• Quoted passage:
■ ■ ■
I am a comparative and evolutionary physiologist with a strong interest in the physiological mechanisms underlying gas exchange in vertebrates. Specifically, I study physiological mechanisms and compromises between gas exchange, acid/base-regulation, and neural function. In my research, I use the retina within the eye as a model organ, as this is the most metabolically active tissue in the body but lacks blood vessels (to avoid light scattering), providing an ideal model organ to understand limitations and compromises to gas exchange in tissues. Here, I integrate methodologies from cardiorespiratory- and electro-physiology with cutting-edge OMICs tools to understand how oxygen diffuses in tissues and how metabolic processes and tissue functions change along O₂ diffusion gradients. To investigate this, I integrate tissue O₂ profiling, electrophysiological recordings, and spatial transcriptomics to understand tissue function at high spatial resolution. These approaches allow me to obtain an integrative understanding of physiological processes from the genomic to whole organismal level and understand how those processes differ in space within heterogeneous organs.

In addition to using the classic single-species approach to understand integrative physiological mechanisms, my research also appreciates the physiological diversity between species and applies phylogenetic comparative methods to address how complex physiological traits have originated, diversified, and interacted across macroevolutionary timescales. Thus, instead of using a single model organism in my studies, I select a model clade - i.e., a group of phylogenetically related species that differ with respect to the trait of interest, and I apply the same experimental methods to all species within the clade. Using information about the species’ phylogenetic relationship, I can then identify how physiological systems changed in the phylogenetic intervals that bracket major transitions in animal evolution. This multi-species approach to physiology allows me to understand the evolution of respiratory systems, the compromises between gas exchange and other physiological functions, and how those tradeoffs have been prioritized during animal evolution.

Below you can read about specific ongoing projects in the lab: 

Cellular Function at Respiratory Extremes in the Fish Retina

Oxygen delivery and the removal of waste products are essential for cellular function. In the fish retina, however, these processes occur under extreme conditions, where oxygen and proton levels are ten times higher than in most other tissues. Such conditions would be lethal for most animal cells, yet the fish retina thrives in this environment. This line of research aims to uncover the cellular mechanisms that allow fish retinal cells to function under these extreme respiratory conditions.
■ ■ ■
• Records provided:
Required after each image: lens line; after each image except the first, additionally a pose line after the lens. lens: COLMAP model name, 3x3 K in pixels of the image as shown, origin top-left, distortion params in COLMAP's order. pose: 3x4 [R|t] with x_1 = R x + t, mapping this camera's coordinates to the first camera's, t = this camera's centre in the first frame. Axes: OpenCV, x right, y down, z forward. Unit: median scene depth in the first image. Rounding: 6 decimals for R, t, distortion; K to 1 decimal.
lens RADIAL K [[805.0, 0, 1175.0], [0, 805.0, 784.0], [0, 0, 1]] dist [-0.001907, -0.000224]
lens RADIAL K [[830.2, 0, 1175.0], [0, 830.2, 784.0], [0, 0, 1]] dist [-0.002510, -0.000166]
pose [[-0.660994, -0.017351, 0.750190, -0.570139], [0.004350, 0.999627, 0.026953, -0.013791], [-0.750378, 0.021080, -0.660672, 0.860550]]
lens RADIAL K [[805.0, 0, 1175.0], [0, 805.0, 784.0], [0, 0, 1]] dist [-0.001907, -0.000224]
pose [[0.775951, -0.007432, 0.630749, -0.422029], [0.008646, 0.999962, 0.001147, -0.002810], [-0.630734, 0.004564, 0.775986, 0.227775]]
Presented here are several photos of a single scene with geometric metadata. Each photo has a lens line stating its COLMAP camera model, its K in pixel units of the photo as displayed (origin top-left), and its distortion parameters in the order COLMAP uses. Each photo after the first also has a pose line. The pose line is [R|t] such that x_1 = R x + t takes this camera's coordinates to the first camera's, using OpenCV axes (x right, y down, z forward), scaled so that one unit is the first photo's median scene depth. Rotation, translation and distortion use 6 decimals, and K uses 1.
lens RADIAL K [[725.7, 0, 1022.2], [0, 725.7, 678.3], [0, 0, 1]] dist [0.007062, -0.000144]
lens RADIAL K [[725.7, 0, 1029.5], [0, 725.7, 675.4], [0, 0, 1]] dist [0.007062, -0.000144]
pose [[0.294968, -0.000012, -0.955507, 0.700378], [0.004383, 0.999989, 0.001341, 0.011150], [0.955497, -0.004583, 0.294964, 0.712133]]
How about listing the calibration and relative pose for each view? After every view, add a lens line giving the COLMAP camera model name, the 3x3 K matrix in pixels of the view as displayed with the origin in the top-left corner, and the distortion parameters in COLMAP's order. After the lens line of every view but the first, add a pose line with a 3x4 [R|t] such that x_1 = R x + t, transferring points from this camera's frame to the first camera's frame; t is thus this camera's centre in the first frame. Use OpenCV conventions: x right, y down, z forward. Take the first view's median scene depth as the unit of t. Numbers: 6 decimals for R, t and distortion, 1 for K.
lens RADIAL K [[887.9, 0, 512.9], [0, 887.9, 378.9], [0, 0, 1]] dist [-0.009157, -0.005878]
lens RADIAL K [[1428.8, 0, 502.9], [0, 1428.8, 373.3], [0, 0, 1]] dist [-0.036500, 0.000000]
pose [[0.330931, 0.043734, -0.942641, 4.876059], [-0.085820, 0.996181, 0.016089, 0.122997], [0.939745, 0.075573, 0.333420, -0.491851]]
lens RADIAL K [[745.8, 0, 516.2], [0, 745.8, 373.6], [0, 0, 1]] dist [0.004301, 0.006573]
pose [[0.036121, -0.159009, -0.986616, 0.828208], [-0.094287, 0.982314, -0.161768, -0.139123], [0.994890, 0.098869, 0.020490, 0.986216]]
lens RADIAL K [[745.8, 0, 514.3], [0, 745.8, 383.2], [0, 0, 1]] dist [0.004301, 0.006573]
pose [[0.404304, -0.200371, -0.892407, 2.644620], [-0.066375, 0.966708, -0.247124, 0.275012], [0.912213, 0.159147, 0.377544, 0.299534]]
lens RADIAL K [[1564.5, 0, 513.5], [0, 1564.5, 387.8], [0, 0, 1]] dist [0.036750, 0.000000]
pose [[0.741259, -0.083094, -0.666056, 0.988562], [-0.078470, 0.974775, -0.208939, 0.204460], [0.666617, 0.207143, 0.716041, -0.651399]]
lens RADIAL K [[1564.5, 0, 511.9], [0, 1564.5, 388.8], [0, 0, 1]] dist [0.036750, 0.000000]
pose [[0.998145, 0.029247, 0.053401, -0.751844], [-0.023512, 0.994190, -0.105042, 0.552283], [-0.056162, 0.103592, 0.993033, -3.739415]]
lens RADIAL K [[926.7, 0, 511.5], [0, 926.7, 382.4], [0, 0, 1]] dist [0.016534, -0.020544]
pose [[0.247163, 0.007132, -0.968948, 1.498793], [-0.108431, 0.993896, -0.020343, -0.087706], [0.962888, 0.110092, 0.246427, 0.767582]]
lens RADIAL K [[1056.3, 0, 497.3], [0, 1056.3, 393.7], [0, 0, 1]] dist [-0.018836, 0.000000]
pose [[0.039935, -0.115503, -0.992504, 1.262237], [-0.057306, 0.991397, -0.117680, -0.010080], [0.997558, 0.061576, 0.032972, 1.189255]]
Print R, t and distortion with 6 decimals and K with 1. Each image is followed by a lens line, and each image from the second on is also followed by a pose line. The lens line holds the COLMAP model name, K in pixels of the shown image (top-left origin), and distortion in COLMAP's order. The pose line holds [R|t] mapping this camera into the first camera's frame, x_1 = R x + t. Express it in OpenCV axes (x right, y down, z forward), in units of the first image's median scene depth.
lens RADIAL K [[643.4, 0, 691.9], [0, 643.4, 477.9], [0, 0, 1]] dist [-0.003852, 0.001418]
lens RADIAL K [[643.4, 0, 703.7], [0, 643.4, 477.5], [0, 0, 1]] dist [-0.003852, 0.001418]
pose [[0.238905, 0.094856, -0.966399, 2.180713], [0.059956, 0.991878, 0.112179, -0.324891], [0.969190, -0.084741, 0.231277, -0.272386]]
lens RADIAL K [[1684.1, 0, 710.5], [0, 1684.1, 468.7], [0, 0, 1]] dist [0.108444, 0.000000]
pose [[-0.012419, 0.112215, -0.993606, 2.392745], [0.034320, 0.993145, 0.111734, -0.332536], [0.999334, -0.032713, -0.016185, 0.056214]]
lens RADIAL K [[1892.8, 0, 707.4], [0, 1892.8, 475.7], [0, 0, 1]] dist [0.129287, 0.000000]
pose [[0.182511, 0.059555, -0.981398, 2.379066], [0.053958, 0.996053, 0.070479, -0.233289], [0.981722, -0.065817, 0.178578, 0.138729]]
■ ■ ■
Can you retype the stretch from "Below you can" through "extreme respiratory conditions." in the physiology research statement above, word for word?

• Exercise response:
Below you can read about specific ongoing projects in the lab: 

Cellular Function at Respiratory Extremes in the Fish Retina

Oxygen delivery and the removal of waste products are essential for cellular function. In the fish retina, however, these processes occur under extreme conditions, where oxygen and proton levels are ten times higher than in most other tissues. Such conditions would be lethal for most animal cells, yet the fish retina thrives in this environment. This line of research aims to uncover the cellular mechanisms that allow fish retinal cells to function under these extreme respiratory conditions.